India's attitude to starting up is changing, turning entrepreneurship from a fringe pursuit into a mainstream aspiration

- Nabodita Ganguly and Tarunya Sanjay

Leaning Into Risk

In 2005, 24-year-old Ashish Kumar, now co-founder at the venture-capital (VC) firm Fundamentum, quit his job at Microsoft in the US to return to India and start his own venture. At the time, entrepreneurship was neither celebrated nor respected. Relatives fretted that he was throwing away hard-won achievements: an IIT degree, a coveted job and a promising career in the US.

About a decade-and-a-half later, things were beginning to change.

In 2019, Abhinav Singh, then a 25-year-old product designer in Bengaluru, faced a quiet heartbreak. His startup, Colorpur, which allowed graphic designers to upload designs for product manufacturing, was shutting down. Although it wasn't a spectacular failure, it simply didn't scale the way he had envisioned. Yet, as he packed up his modest office, Singh felt something unexpected: optimism.
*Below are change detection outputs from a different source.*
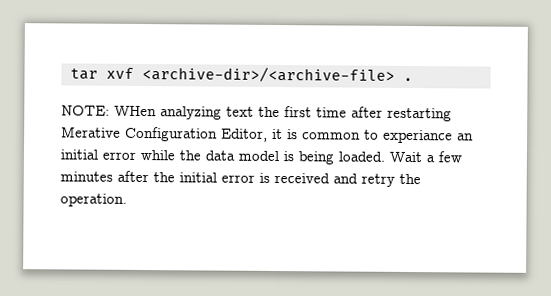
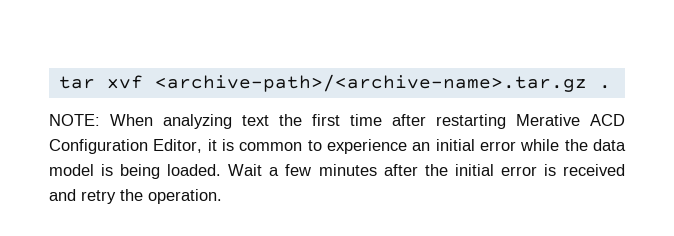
[141,65,395,83] <archive-dir>/<archive-file> -> [154,74,587,92] <archive-path>/<archive-name>.tar.gz
[114,105,157,117] WHen -> [110,114,153,126] When
(121, 132) none -> [590,114,625,126] ACD
[383,129,453,144] experiance -> [327,139,407,154] experience

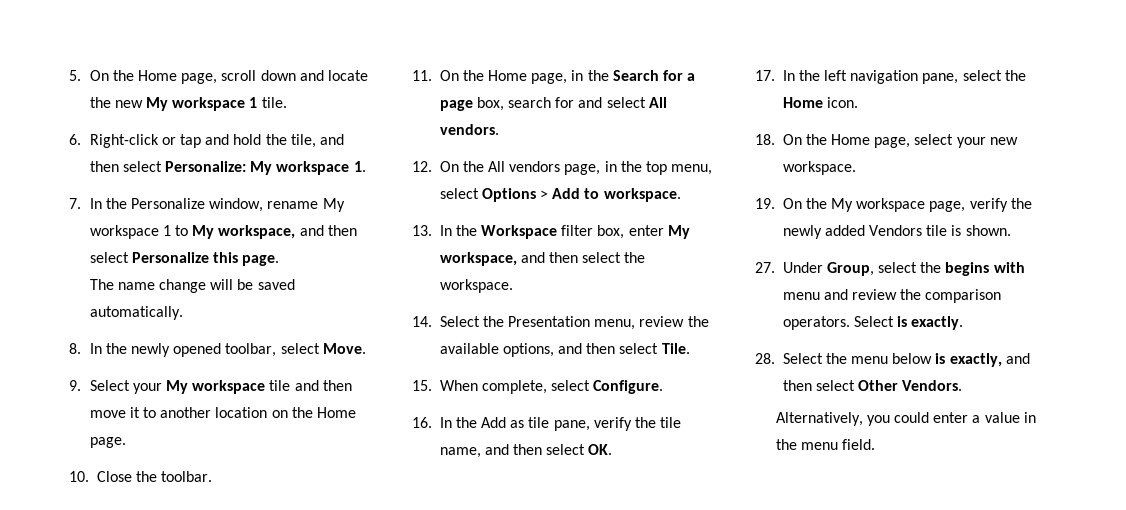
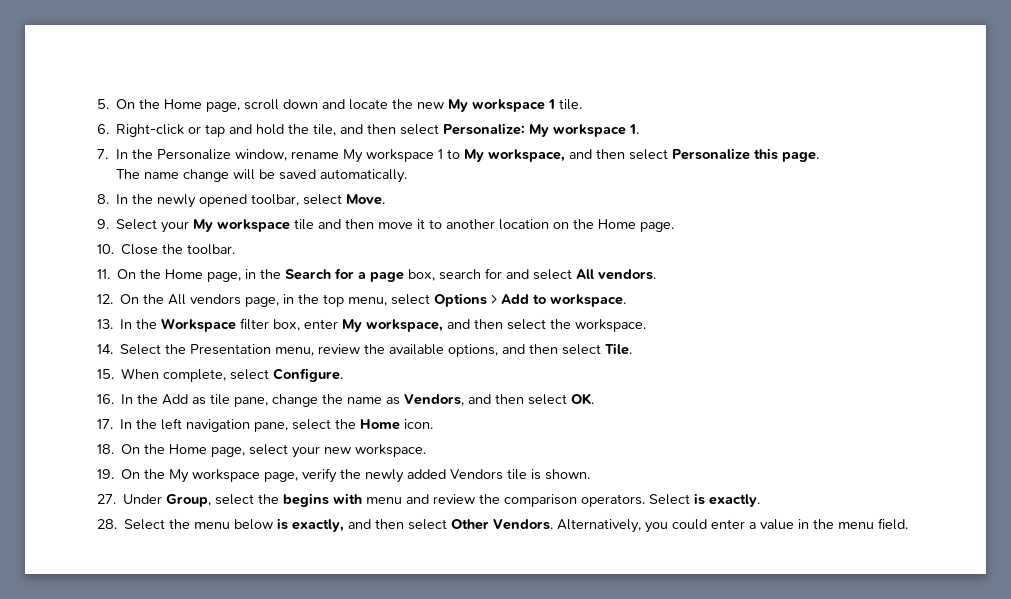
[593,417,682,431] [439,447,481,458] verify the tile name, -> [272,394,465,407] change the name as Vendors,
(963, 385) // -> (554, 524) none

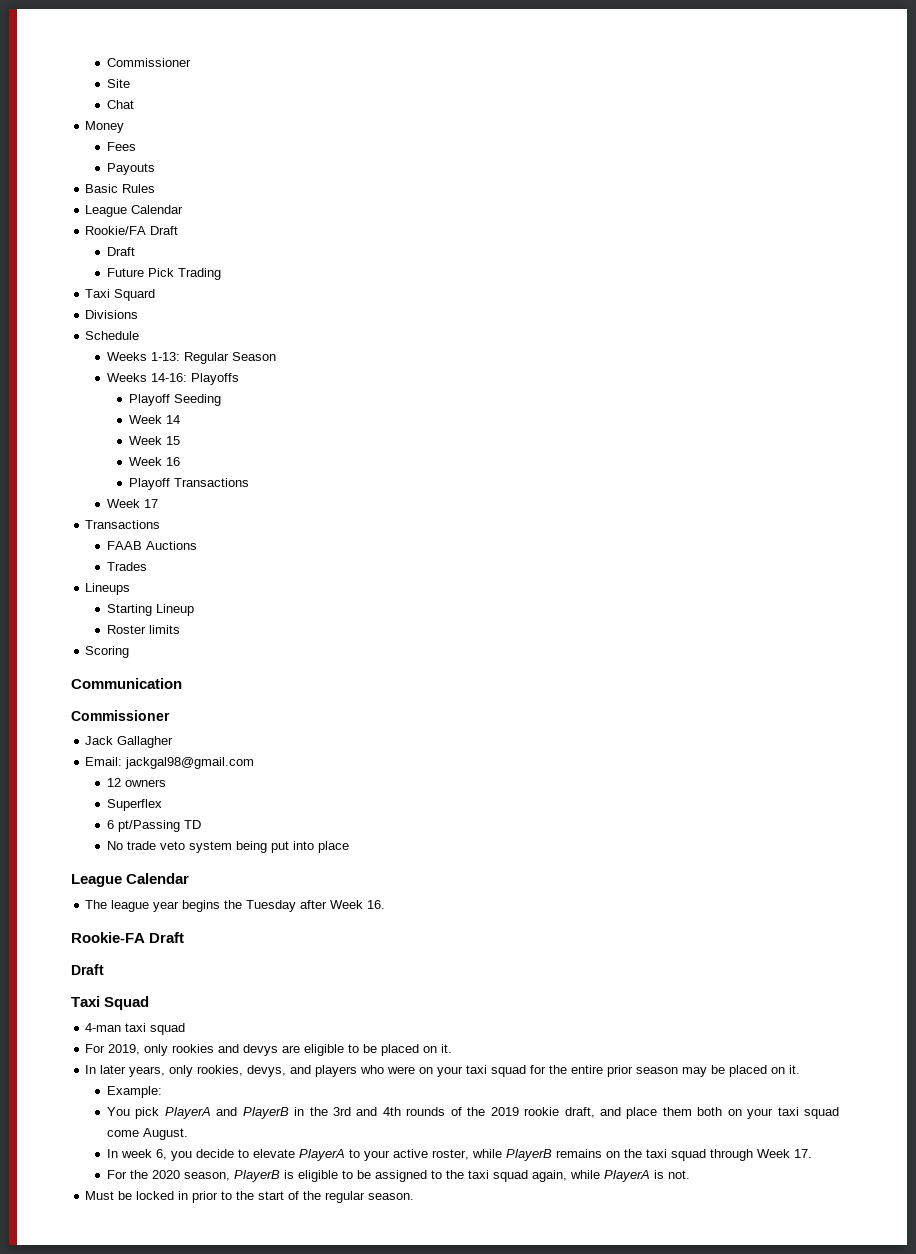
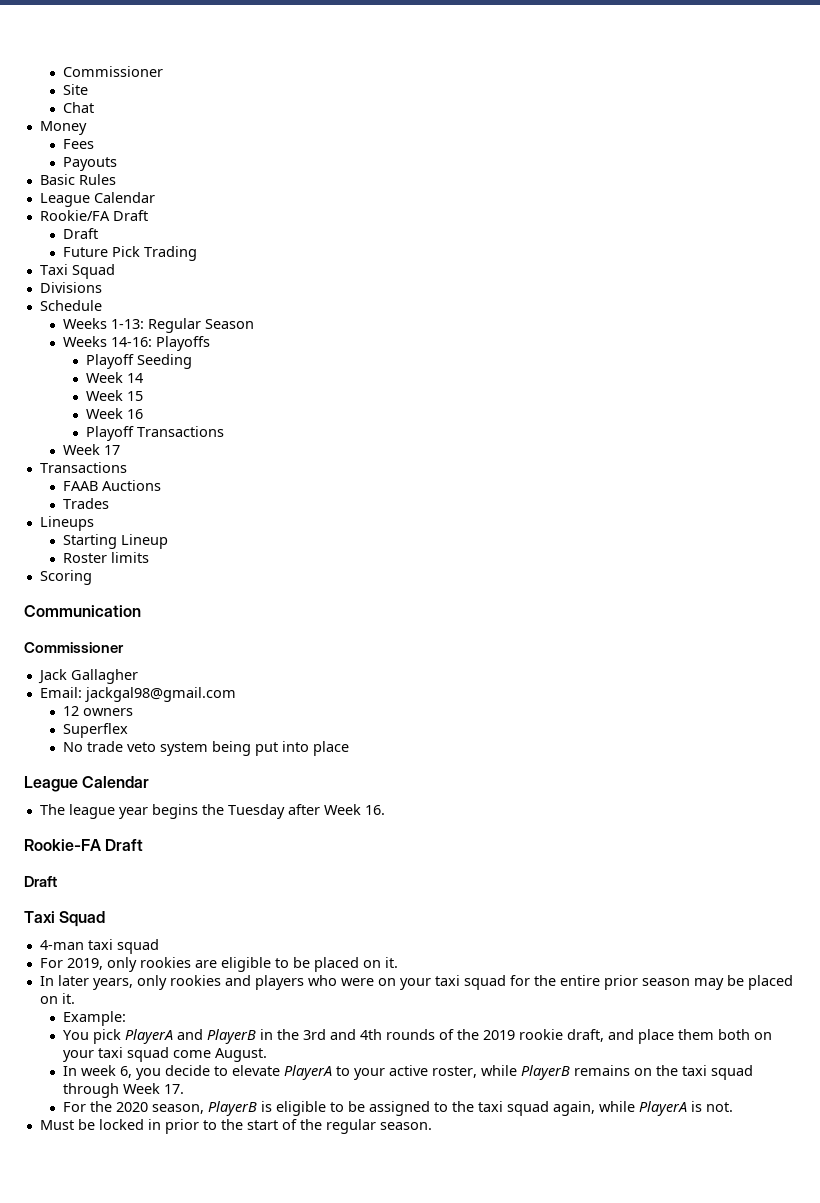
[114,289,156,301] Squard -> [71,264,115,279] Squad
[106,820,201,832] // 6 pt/Passing TD -> (129, 730) none
[218,1044,279,1056] and devys -> (191, 962) none
[197,1065,287,1077] rookies, devys, -> [169,975,221,986] rookies

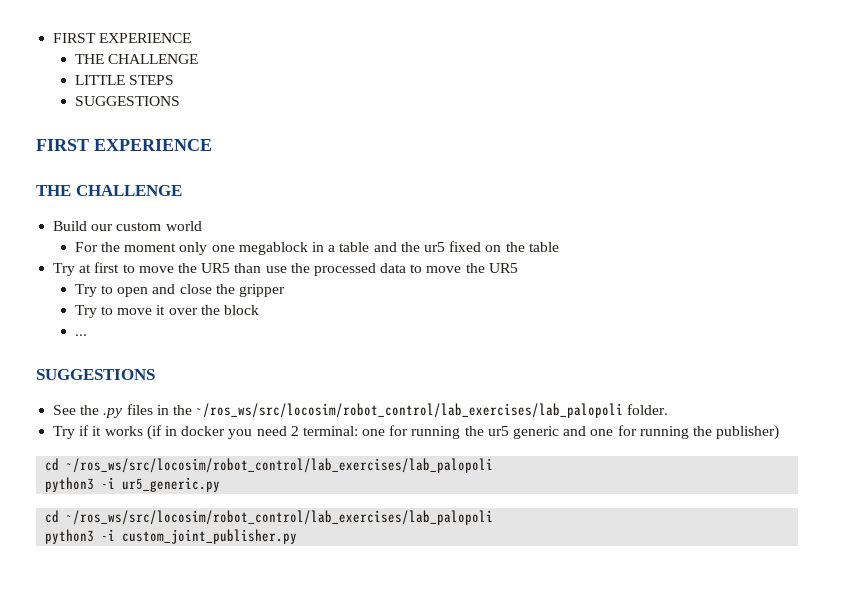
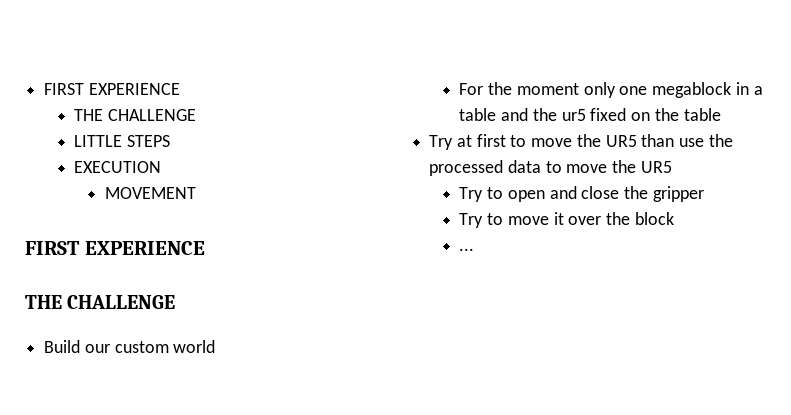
[74,96,180,106] SUGGESTIONS -> [74,161,162,173] [104,187,196,199] EXECUTION // MOVEMENT
[36,369,155,380] [53,403,669,418] [53,425,780,440] [45,458,494,473] [45,477,221,492] [45,510,494,525] [45,529,298,544] // SUGGESTIONS // See the .py files in the ~/ros_ws/src/locosim/robot_control/lab_exercises/lab_palopoli folder. // Try if it works (if in docker you need 2 terminal: one for running the ur5 generic and one for running the publisher) // cd ~/ros_ws/src/locosim/robot_control/lab_exercises/lab_palopoli // python3 -i ur5_generic.py // cd ~/ros_ws/src/locosim/robot_control/lab_exercises/lab_palopoli // python3 -i custom_joint_publisher.py -> (475, 249) none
“It's much more 'cool' now to be a founder,” he says. “Earlier, being a startup founder was even seen as a red flag when getting married! But the key shift is that failure doesn’t define you anymore.”

Singh's journey reflects a broader cultural shift in India’s entrepreneurial ecosystem. For a long time, failure carried a heavy stigma. Parents, peers and society at large saw it as a mark of irresponsibility.

Today, it is increasingly viewed as a rite of passage. For instance, it has become quite common for founders to publicly announce that they are wrapping a company and returning the money to investors when their ideas don’t scale. This would have been unthinkable in the past.

The changing perception is not just anecdotal; it is visible in the rising number of startup founders announcing their closures because their idea didn’t pan out or scale.

The acceptability of failure as a learning experience has also been propelled by celebrated examples of founders like InMobi founder Naveen Tiwari’s whose first four startups failed before the fifth turned into India’s first unicorn.